● EXERCISE INSTRUCTIONS:
Repeat the entries below exactly as they appear, with no pictures.

..........

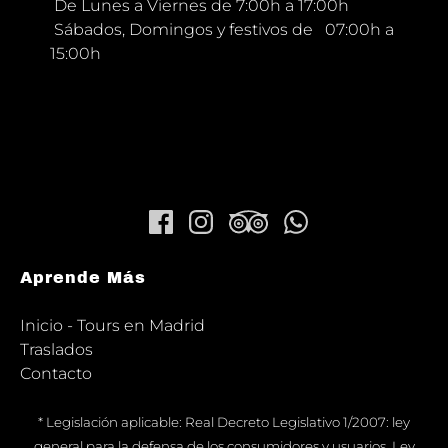
De Lunes a Viernes de 7:00h a 17:00h
Sábados, Domingos y festivos de 07:00h a
15:00h
Aprende Más
Inicio - Tours en Madrid
Traslados
Contacto
* Legislación aplicable: Real Decreto Legislativo 1/2007: ley
general para la defensa de los consumidores y usuarios. Ley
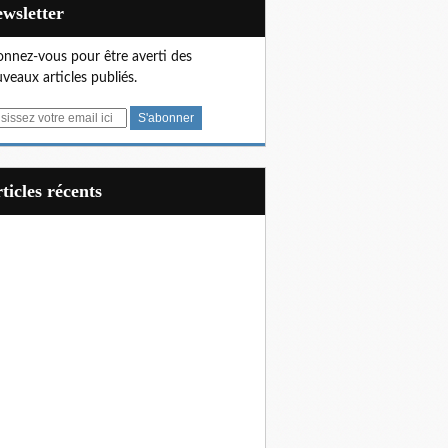
Newsletter
nnez-vous pour être averti des
veaux articles publiés.
articles récents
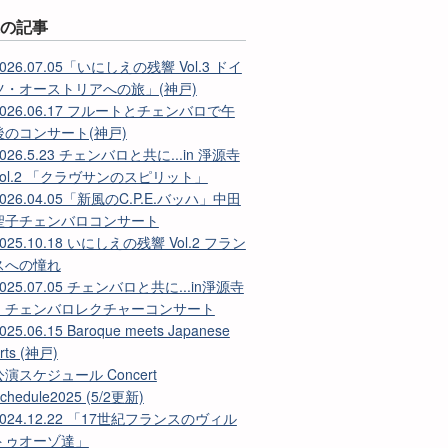
近の記事
2026.07.05「いにしえの残響 Vol.3 ドイ
ツ・オーストリアへの旅」(神戸)
2026.06.17 フルートとチェンバロで午
後のコンサート(神戸)
2026.5.23 チェンバロと共に...in 淨源寺
Vol.2 「クラヴサンのスピリット」
2026.04.05「新風のC.P.E.バッハ」中田
聖子チェンバロコンサート
025.10.18 いにしえの残響 Vol.2 フラン
スへの憧れ
2025.07.05 チェンバロと共に...in淨源寺
-- チェンバロレクチャーコンサート
025.06.15 Baroque meets Japanese
rts (神戸)
公演スケジュール Concert
chedule2025 (5/2更新)
2024.12.22 「17世紀フランスのヴィル
トゥオーゾ達」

..........

● RESULT OF THE EXERCISE:
De Lunes a Viernes de 7:00h a 17:00h
Sábados, Domingos y festivos de 07:00h a
15:00h
Aprende Más
Inicio - Tours en Madrid
Traslados
Contacto
* Legislación aplicable: Real Decreto Legislativo 1/2007: ley
general para la defensa de los consumidores y usuarios. Ley
Newsletter
nnez-vous pour être averti des
veaux articles publiés.
articles récents
近の記事
2026.07.05「いにしえの残響 Vol.3 ドイ
ツ・オーストリアへの旅」(神戸)
2026.06.17 フルートとチェンバロで午
後のコンサート(神戸)
2026.5.23 チェンバロと共に...in 淨源寺
Vol.2 「クラヴサンのスピリット」
2026.04.05「新風のC.P.E.バッハ」中田
聖子チェンバロコンサート
025.10.18 いにしえの残響 Vol.2 フラン
スへの憧れ
2025.07.05 チェンバロと共に...in淨源寺
-- チェンバロレクチャーコンサート
025.06.15 Baroque meets Japanese
rts (神戸)
公演スケジュール Concert
chedule2025 (5/2更新)
2024.12.22 「17世紀フランスのヴィル
トゥオーゾ達」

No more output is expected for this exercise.